Additionally, each Military Department is authorized an Under Secretary who is appointed by the President from civilian life, by and with the advice and consent of the Senate. Each Under Secre tary succeeds to the duties of the respective Service Secretary if there is a vacancy in that office or during the Secretary's temporary absence. The duties of the Service Under Secretaries are not prescribed by law.
Each Military Department has a number of assistant secretaries. The Department of the Army is authorized five; the Department of the Navy, four; and the Department of the Air Force, three. Under the authorizing statutes, each Military Department must designate one of its assistant secretaries as Assistant Secretary for Manpower and Reserve Affairs, and the duties of that position are prescribed by law. In addition, the Department of the Army also must designate one of its assistant secretaries as Assistant Secretary for Civil Works, and the duties of that position are prescribed by law. The titles and duties of the remaining authorized assistant secretaries (three in the Army, three in the Navy, and two in the Air Force) are not mandated by law. Administratively, the departments have established these positions as follows. Each Military Department has an Assistant Secretary for Financial Management. Likewise, an assistant secretary exists in each Department to handle research and development and related activities. Finally, the Army has an Assistant Secretary for Installations and Logistics while the Navy has an Assistant Secretary for Shipbuilding and Logistics. In the Air Force, the logistics function is assigned to the assistant secretary who handles research and development.

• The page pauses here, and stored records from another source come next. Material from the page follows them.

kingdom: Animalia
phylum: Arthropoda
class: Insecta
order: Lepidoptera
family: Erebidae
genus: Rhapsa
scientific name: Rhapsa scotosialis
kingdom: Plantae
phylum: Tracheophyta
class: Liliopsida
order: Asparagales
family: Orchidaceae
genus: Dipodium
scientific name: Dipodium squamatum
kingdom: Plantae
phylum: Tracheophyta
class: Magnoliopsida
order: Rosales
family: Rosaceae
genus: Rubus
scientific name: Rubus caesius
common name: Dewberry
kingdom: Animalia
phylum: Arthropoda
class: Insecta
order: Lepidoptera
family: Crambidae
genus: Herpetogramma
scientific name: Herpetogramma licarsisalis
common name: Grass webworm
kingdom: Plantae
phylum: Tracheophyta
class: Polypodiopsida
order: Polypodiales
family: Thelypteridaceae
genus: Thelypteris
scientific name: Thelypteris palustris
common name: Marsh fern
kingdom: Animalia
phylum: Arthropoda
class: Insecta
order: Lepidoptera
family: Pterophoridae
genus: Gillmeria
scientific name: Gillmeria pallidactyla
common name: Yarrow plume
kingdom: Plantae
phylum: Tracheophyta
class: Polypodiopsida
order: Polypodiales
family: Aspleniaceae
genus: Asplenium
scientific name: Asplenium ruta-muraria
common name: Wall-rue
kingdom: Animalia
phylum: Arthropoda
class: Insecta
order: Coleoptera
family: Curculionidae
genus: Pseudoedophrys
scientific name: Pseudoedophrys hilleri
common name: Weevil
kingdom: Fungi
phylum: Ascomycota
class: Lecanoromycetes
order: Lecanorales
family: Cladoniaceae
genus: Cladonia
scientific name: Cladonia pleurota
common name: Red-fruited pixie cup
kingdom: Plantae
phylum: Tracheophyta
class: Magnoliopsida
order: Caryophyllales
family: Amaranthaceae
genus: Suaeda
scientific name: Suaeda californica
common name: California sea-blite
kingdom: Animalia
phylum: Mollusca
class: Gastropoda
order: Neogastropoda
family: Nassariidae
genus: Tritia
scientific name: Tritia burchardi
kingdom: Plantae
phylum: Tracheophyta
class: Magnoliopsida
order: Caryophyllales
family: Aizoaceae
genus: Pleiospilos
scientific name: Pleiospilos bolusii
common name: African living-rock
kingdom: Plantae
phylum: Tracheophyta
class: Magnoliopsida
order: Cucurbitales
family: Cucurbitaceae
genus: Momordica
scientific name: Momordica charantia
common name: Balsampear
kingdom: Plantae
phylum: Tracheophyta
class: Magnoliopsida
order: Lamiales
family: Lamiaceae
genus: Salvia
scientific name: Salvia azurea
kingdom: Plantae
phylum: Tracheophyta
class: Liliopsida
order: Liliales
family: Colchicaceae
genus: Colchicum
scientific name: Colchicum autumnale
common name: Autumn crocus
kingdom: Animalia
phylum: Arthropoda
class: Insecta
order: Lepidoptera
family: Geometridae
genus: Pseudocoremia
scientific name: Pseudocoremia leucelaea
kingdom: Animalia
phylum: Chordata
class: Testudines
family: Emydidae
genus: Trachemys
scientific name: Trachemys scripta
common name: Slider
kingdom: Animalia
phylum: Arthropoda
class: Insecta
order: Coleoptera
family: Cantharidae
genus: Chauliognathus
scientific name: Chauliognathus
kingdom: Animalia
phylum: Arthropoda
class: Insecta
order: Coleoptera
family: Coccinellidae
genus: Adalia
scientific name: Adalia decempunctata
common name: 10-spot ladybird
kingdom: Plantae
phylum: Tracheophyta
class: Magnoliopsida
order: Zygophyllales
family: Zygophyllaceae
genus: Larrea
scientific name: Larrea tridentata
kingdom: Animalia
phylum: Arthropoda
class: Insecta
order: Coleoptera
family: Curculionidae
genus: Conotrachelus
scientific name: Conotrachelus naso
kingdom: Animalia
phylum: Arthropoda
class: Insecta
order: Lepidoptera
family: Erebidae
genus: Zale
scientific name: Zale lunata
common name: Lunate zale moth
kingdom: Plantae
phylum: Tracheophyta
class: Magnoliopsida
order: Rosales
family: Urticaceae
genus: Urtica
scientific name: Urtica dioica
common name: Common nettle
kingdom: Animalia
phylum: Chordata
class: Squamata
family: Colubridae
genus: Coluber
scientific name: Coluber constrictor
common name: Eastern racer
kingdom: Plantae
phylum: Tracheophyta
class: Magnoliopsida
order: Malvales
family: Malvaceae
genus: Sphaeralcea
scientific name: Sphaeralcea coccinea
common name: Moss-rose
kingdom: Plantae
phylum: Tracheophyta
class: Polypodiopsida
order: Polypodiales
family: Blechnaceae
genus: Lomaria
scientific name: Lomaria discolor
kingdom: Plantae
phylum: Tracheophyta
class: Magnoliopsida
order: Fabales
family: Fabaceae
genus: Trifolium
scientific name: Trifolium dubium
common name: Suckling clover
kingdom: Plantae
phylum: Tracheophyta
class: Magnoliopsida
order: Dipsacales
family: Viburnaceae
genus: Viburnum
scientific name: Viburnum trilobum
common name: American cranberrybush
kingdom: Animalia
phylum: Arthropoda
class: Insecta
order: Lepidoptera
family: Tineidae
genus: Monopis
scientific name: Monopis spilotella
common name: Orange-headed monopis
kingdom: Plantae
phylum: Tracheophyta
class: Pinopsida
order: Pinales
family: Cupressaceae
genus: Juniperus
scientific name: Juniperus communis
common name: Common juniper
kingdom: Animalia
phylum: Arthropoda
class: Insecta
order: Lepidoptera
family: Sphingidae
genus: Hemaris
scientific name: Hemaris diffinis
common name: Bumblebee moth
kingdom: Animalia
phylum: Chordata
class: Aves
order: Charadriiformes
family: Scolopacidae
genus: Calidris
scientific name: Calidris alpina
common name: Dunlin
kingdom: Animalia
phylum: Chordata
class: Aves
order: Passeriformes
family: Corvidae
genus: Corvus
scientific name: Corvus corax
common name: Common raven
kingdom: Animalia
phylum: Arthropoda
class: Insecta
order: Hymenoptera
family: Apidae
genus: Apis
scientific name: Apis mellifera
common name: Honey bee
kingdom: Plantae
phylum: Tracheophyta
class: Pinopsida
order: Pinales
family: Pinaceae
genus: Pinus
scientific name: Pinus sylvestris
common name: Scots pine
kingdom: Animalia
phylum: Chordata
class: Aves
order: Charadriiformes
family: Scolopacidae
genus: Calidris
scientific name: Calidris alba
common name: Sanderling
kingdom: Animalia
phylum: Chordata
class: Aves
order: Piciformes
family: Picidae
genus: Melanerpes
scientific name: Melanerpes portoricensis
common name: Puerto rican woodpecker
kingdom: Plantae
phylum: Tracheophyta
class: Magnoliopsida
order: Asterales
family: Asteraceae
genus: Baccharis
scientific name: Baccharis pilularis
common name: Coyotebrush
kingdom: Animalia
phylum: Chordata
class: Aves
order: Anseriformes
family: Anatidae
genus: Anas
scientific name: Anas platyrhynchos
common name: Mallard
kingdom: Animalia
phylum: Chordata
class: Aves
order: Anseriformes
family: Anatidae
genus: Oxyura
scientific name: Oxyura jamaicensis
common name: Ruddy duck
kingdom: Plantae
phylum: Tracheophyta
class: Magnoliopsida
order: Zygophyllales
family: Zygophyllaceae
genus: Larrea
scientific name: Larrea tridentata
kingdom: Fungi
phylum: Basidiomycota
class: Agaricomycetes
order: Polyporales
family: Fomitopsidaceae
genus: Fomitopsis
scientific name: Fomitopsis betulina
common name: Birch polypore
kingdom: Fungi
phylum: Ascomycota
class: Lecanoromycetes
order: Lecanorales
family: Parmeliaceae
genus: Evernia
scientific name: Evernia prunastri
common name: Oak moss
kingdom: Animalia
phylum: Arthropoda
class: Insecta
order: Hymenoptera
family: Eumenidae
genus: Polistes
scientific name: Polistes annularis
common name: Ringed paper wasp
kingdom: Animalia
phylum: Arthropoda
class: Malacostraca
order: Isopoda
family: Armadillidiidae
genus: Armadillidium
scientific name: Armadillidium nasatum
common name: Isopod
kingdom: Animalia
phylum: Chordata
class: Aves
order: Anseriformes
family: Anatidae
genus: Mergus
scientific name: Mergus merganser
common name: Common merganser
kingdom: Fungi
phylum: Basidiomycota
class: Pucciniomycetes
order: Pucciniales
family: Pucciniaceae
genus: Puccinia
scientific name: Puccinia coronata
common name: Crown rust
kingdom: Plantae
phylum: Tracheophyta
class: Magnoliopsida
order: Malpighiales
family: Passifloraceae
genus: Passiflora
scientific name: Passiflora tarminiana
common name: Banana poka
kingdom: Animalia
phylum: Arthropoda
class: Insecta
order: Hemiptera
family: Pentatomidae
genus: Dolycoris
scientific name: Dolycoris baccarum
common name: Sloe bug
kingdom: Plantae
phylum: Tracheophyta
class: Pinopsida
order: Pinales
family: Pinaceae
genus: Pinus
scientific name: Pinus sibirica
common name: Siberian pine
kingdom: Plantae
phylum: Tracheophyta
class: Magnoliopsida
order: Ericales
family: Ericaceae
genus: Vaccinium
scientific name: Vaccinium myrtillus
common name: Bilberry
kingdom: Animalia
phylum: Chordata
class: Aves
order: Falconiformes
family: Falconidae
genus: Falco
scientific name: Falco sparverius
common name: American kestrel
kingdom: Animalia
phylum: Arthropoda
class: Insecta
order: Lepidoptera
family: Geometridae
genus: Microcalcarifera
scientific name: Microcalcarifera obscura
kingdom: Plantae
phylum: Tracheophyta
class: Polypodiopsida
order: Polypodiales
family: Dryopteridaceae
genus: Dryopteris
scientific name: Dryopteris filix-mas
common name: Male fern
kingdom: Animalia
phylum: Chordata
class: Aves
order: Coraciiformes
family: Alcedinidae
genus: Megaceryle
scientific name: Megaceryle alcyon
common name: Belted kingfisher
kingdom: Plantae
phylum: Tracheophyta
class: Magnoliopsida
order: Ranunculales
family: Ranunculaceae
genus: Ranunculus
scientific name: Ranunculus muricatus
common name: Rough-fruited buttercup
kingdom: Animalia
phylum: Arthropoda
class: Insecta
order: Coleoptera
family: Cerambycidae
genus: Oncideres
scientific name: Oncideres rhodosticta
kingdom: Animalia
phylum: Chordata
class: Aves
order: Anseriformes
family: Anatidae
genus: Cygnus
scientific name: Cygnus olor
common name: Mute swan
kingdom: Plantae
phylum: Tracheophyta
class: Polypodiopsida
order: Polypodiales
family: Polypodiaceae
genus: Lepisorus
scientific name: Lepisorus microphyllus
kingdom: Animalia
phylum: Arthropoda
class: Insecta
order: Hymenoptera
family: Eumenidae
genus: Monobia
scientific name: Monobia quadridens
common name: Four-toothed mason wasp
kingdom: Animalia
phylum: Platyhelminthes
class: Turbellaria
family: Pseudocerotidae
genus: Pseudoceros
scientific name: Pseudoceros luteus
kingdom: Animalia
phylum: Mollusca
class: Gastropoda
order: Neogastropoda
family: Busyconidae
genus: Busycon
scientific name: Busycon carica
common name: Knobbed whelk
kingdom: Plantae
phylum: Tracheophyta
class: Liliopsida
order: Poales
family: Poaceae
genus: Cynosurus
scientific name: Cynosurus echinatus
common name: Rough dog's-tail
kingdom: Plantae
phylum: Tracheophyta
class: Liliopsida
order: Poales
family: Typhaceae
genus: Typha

Additionally, each Military Department is required by law to have a Comptroller and Deputy Comptroller, to be appointed by the Service Secretary. The authorizing statutes specify the duties of these positions and require that at least one of these two positions in each department be occupied by a civilian.
Finally, within each Secretary's Office, there is an Office of General Counsel, an office for public affairs, an office for legislative affairs, and an administrative assistant to the Secretary. (In the Army, the position of Administrative Assistant is authorized by law.)
The organization of the three Service Secretariats is graphically depicted in Charts 6-4, 6-5, and 6-6.